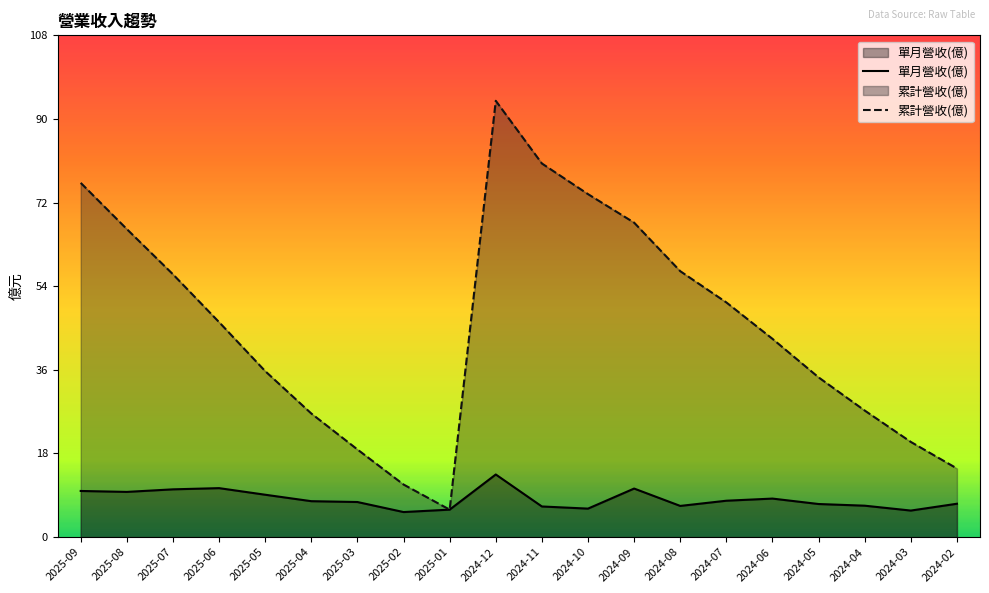

What are all the series names shown in the legend?

單月營收(億), 累計營收(億)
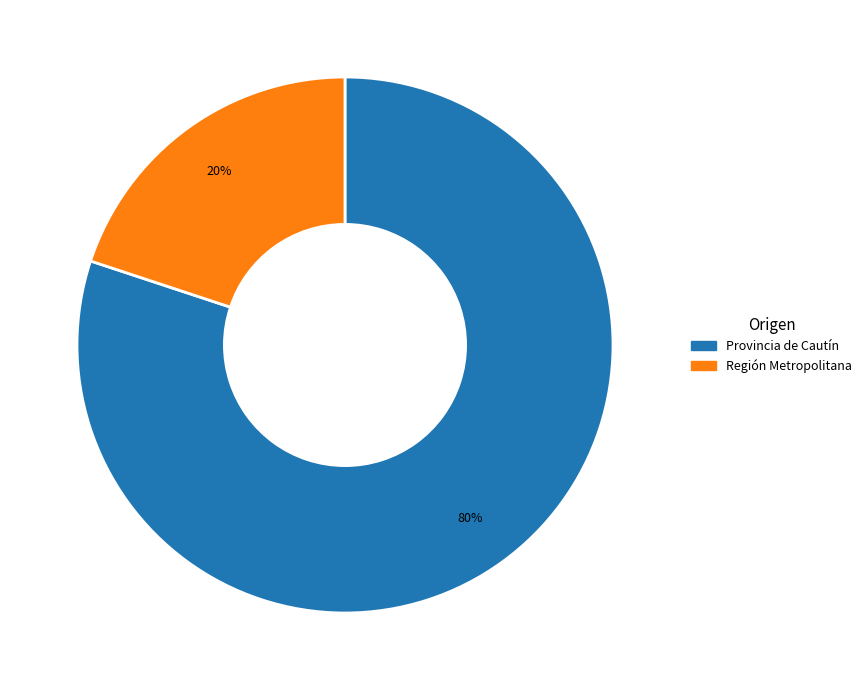

To the nearest percent, what is the difference between the largest and smallest slice percentages?

60%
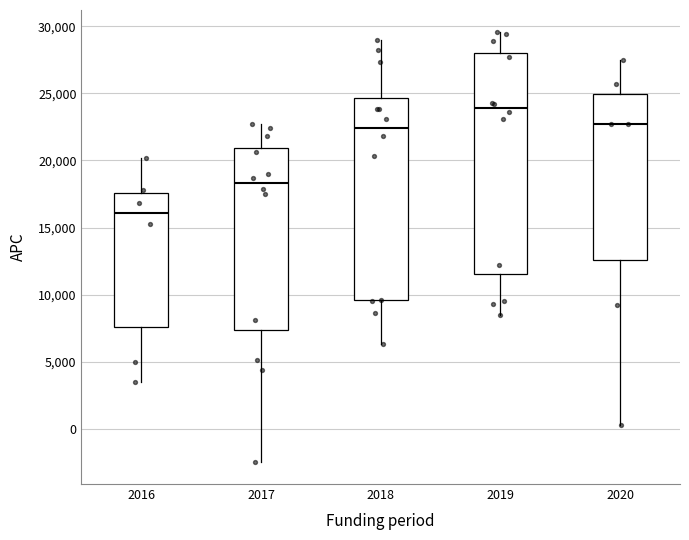

Where does the median line of the box at x = 2020 sit on the y-axis? The values are not printed on the chart, so give them approximately, as read against the axis.

22500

-------------------------

Your assignment: Render the listing above as a Markdown table with two columns, Row and Line, giving each nonblank line its own numbered row and skipping blank lines. Leave the pictures out.

The answer:
| Row | Line |
|---|---|
| 1 | What are all the series names shown in the legend? |
| 2 | 單月營收(億), 累計營收(億) |
| 3 | To the nearest percent, what is the difference between the largest and smallest slice percentages? |
| 4 | 60% |
| 5 | Where does the median line of the box at x = 2020 sit on the y-axis? The values are not printed on the chart, so give them approximately, as read against the axis. |
| 6 | 22500 |